**EXERCISE DETAILS:** Arrange the text lines from all of the material below as a single numbered list, omitting blank lines and leaving out the pictures themselves.

**GIVEN DATA:**
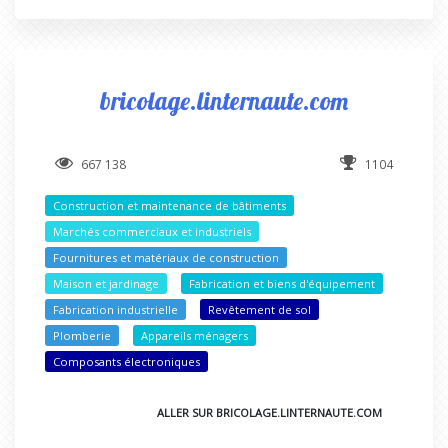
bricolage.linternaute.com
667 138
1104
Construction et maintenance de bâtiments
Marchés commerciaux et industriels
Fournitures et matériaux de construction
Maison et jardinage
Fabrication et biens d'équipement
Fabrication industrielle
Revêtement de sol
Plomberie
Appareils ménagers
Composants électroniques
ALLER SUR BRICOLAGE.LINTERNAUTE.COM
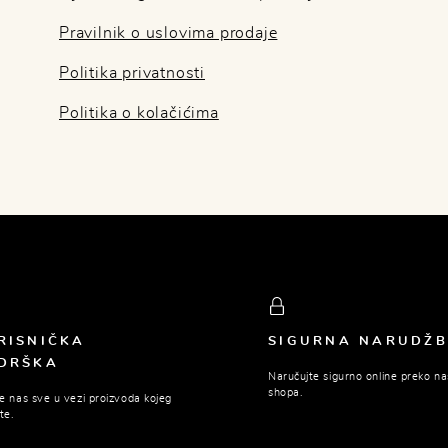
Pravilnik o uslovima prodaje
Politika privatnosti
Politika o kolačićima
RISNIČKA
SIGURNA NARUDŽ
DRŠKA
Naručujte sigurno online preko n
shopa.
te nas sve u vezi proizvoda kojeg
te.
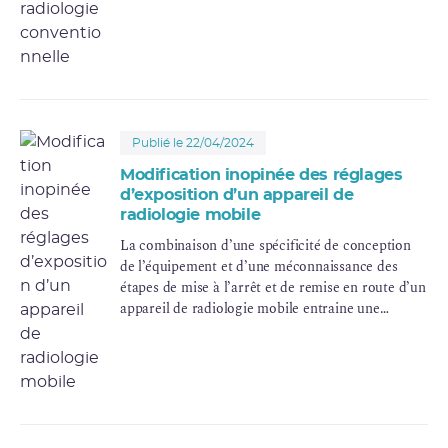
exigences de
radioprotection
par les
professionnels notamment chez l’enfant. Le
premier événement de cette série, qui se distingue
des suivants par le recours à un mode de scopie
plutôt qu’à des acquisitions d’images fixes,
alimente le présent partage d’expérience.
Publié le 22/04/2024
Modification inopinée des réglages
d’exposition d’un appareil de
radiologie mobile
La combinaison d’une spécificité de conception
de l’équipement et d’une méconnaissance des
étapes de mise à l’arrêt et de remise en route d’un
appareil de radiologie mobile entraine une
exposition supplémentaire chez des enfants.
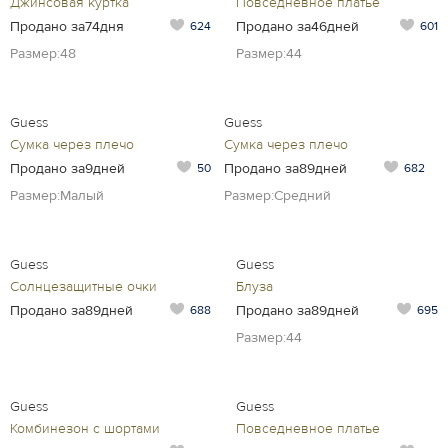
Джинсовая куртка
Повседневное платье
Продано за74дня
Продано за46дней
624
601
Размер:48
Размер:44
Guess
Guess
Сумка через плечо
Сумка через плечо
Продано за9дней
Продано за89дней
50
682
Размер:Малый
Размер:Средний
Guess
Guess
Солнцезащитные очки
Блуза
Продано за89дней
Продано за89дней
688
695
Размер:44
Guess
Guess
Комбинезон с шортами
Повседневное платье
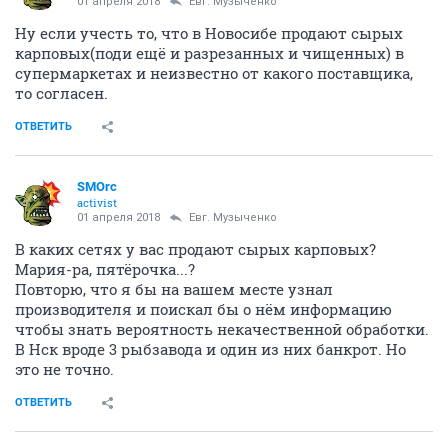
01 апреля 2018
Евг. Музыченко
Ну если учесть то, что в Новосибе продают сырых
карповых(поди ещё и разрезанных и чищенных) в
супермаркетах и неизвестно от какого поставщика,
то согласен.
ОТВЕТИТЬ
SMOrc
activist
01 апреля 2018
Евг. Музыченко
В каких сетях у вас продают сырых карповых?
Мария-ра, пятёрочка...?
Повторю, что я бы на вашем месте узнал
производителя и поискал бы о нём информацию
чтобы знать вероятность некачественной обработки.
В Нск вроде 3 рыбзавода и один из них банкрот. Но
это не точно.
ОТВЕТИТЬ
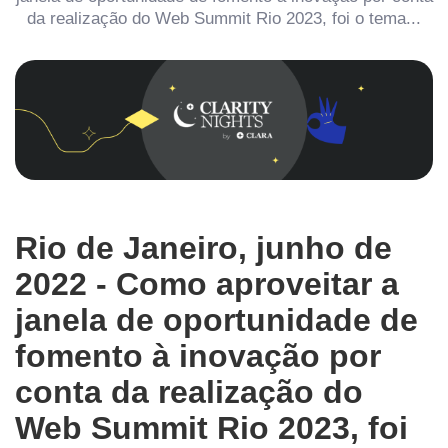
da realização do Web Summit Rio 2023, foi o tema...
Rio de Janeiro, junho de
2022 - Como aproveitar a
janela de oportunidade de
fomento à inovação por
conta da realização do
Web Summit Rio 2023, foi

**RESULT:**
1. bricolage.linternaute.com
2. 667 138
3. 1104
4. Construction et maintenance de bâtiments
5. Marchés commerciaux et industriels
6. Fournitures et matériaux de construction
7. Maison et jardinage
8. Fabrication et biens d'équipement
9. Fabrication industrielle
10. Revêtement de sol
11. Plomberie
12. Appareils ménagers
13. Composants électroniques
14. ALLER SUR BRICOLAGE.LINTERNAUTE.COM
15. Pravilnik o uslovima prodaje
16. Politika privatnosti
17. Politika o kolačićima
18. RISNIČKA
19. SIGURNA NARUDŽ
20. DRŠKA
21. Naručujte sigurno online preko n
22. shopa.
23. te nas sve u vezi proizvoda kojeg
24. te.
25. exigences de
26. radioprotection
27. par les
28. professionnels notamment chez l’enfant. Le
29. premier événement de cette série, qui se distingue
30. des suivants par le recours à un mode de scopie
31. plutôt qu’à des acquisitions d’images fixes,
32. alimente le présent partage d’expérience.
33. Publié le 22/04/2024
34. Modification inopinée des réglages
35. d’exposition d’un appareil de
36. radiologie mobile
37. La combinaison d’une spécificité de conception
38. de l’équipement et d’une méconnaissance des
39. étapes de mise à l’arrêt et de remise en route d’un
40. appareil de radiologie mobile entraine une
41. exposition supplémentaire chez des enfants.
42. Джинсовая куртка
43. Повседневное платье
44. Продано за74дня
45. Продано за46дней
46. 624
47. 601
48. Размер:48
49. Размер:44
50. Guess
51. Guess
52. Сумка через плечо
53. Сумка через плечо
54. Продано за9дней
55. Продано за89дней
56. 50
57. 682
58. Размер:Малый
59. Размер:Средний
60. Guess
61. Guess
62. Солнцезащитные очки
63. Блуза
64. Продано за89дней
65. Продано за89дней
66. 688
67. 695
68. Размер:44
69. Guess
70. Guess
71. Комбинезон с шортами
72. Повседневное платье
73. 01 апреля 2018
74. Евг. Музыченко
75. Ну если учесть то, что в Новосибе продают сырых
76. карповых(поди ещё и разрезанных и чищенных) в
77. супермаркетах и неизвестно от какого поставщика,
78. то согласен.
79. ОТВЕТИТЬ
80. SMOrc
81. activist
82. 01 апреля 2018
83. Евг. Музыченко
84. В каких сетях у вас продают сырых карповых?
85. Мария-ра, пятёрочка...?
86. Повторю, что я бы на вашем месте узнал
87. производителя и поискал бы о нём информацию
88. чтобы знать вероятность некачественной обработки.
89. В Нск вроде 3 рыбзавода и один из них банкрот. Но
90. это не точно.
91. ОТВЕТИТЬ
92. da realização do Web Summit Rio 2023, foi o tema...
93. Rio de Janeiro, junho de
94. 2022 - Como aproveitar a
95. janela de oportunidade de
96. fomento à inovação por
97. conta da realização do
98. Web Summit Rio 2023, foi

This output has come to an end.